=== What is expected ===
Could you copy out the records below word for word, leaving out the pictures?

== == ==

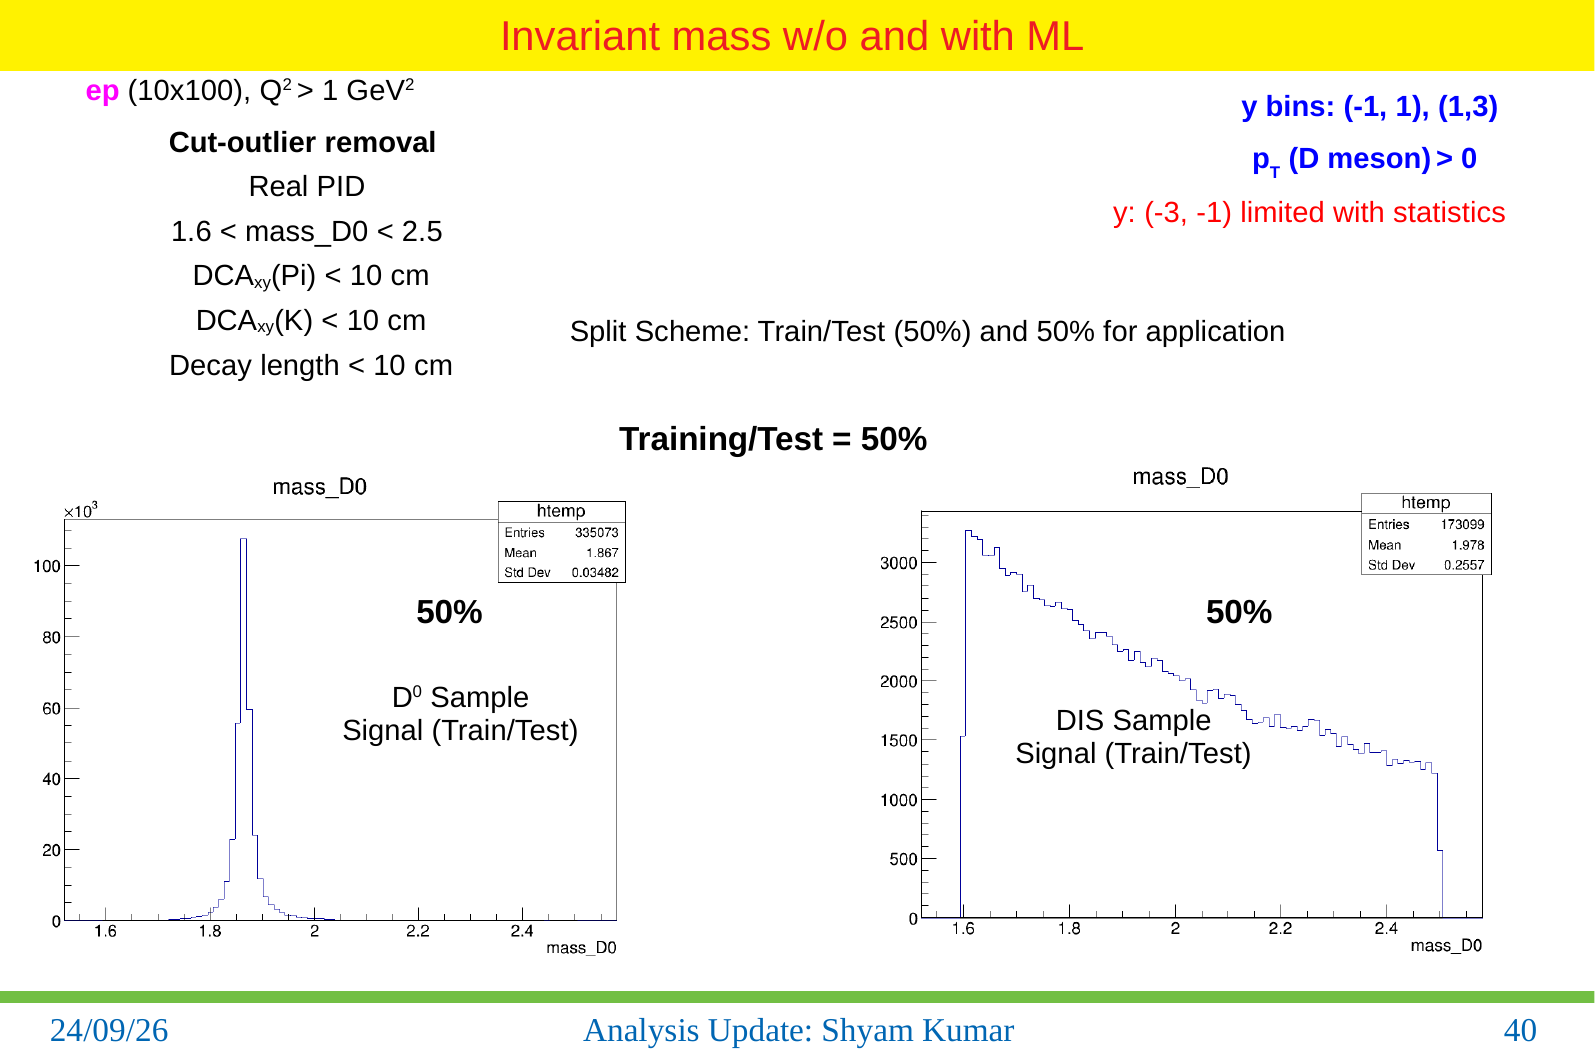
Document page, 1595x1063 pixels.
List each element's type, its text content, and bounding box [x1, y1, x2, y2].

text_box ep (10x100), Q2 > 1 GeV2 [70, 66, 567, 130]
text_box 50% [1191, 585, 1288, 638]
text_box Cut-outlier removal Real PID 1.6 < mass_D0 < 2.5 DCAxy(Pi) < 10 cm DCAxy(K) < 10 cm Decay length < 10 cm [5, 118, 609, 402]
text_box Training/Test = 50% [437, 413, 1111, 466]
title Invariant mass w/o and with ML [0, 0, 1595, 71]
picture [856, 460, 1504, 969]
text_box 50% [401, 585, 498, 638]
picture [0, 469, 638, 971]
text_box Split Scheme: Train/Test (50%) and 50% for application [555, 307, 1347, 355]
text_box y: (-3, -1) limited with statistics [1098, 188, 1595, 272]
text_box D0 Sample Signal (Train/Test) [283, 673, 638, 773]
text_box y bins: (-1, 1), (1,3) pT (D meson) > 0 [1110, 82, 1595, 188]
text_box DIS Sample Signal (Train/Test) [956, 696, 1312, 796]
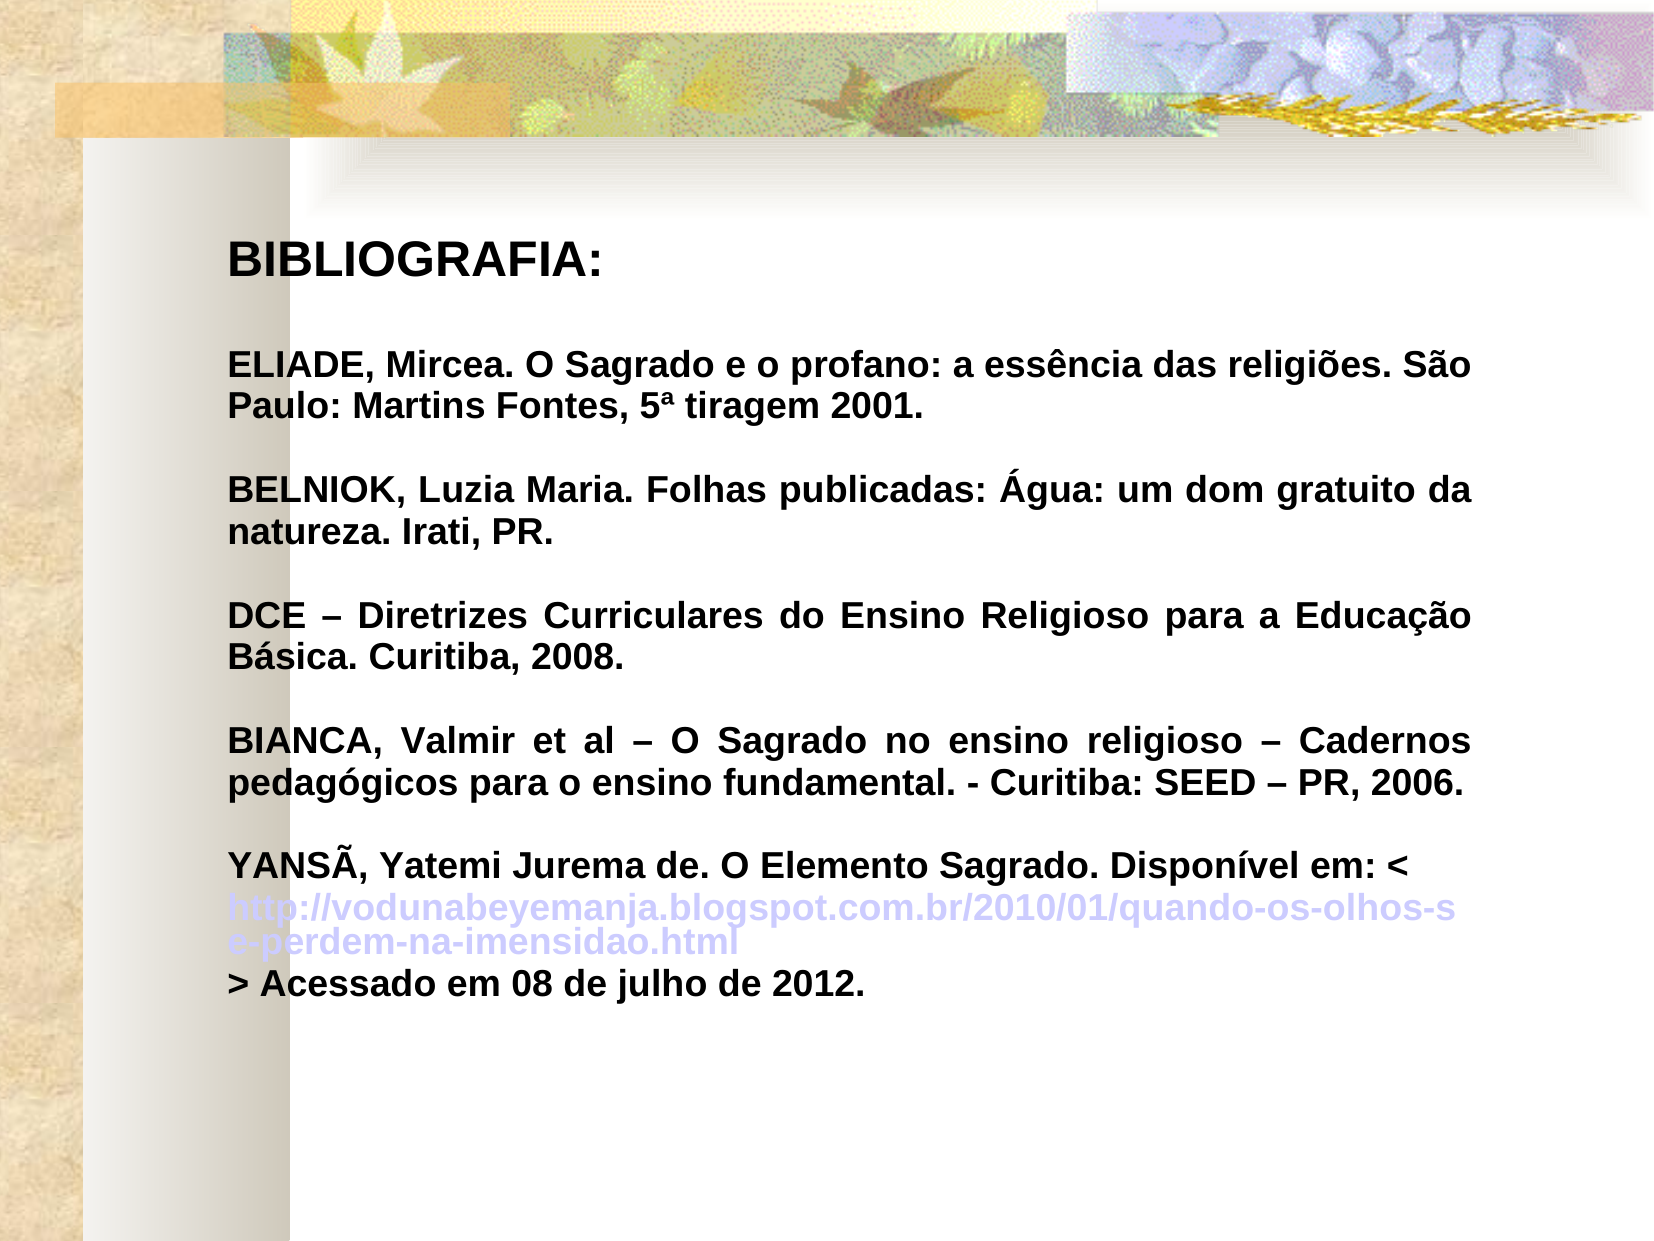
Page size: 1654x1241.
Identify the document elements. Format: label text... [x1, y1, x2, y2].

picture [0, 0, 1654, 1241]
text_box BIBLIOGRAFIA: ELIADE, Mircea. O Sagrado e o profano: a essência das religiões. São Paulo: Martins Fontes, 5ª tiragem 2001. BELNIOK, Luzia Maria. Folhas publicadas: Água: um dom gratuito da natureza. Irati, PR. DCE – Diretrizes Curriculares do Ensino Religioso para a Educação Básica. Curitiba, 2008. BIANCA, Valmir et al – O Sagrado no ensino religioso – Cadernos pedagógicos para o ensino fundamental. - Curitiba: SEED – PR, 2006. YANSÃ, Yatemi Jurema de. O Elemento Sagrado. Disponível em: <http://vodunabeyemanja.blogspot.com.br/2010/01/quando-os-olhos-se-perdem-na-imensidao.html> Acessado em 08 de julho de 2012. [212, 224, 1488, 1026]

== == ==

=== Solution for this problem ===
Document page, 1595x1063 pixels.
List each element's type, its text content, and bounding box [x1, y1, x2, y2].

text_box ep (10x100), Q2 > 1 GeV2 [70, 66, 567, 130]
text_box 50% [1191, 585, 1288, 638]
text_box Cut-outlier removal Real PID 1.6 < mass_D0 < 2.5 DCAxy(Pi) < 10 cm DCAxy(K) < 10 cm Decay length < 10 cm [5, 118, 609, 402]
text_box Training/Test = 50% [437, 413, 1111, 466]
title Invariant mass w/o and with ML [0, 0, 1595, 71]
picture [856, 460, 1504, 969]
text_box 50% [401, 585, 498, 638]
picture [0, 469, 638, 971]
text_box Split Scheme: Train/Test (50%) and 50% for application [555, 307, 1347, 355]
text_box y: (-3, -1) limited with statistics [1098, 188, 1595, 272]
text_box D0 Sample Signal (Train/Test) [283, 673, 638, 773]
text_box y bins: (-1, 1), (1,3) pT (D meson) > 0 [1110, 82, 1595, 188]
text_box DIS Sample Signal (Train/Test) [956, 696, 1312, 796]
Page size: 1654x1241.
Identify the document elements. Format: label text... [x1, y1, x2, y2].

picture [0, 0, 1654, 1241]
text_box BIBLIOGRAFIA: ELIADE, Mircea. O Sagrado e o profano: a essência das religiões. São Paulo: Martins Fontes, 5ª tiragem 2001. BELNIOK, Luzia Maria. Folhas publicadas: Água: um dom gratuito da natureza. Irati, PR. DCE – Diretrizes Curriculares do Ensino Religioso para a Educação Básica. Curitiba, 2008. BIANCA, Valmir et al – O Sagrado no ensino religioso – Cadernos pedagógicos para o ensino fundamental. - Curitiba: SEED – PR, 2006. YANSÃ, Yatemi Jurema de. O Elemento Sagrado. Disponível em: <http://vodunabeyemanja.blogspot.com.br/2010/01/quando-os-olhos-se-perdem-na-imensidao.html> Acessado em 08 de julho de 2012. [212, 224, 1488, 1026]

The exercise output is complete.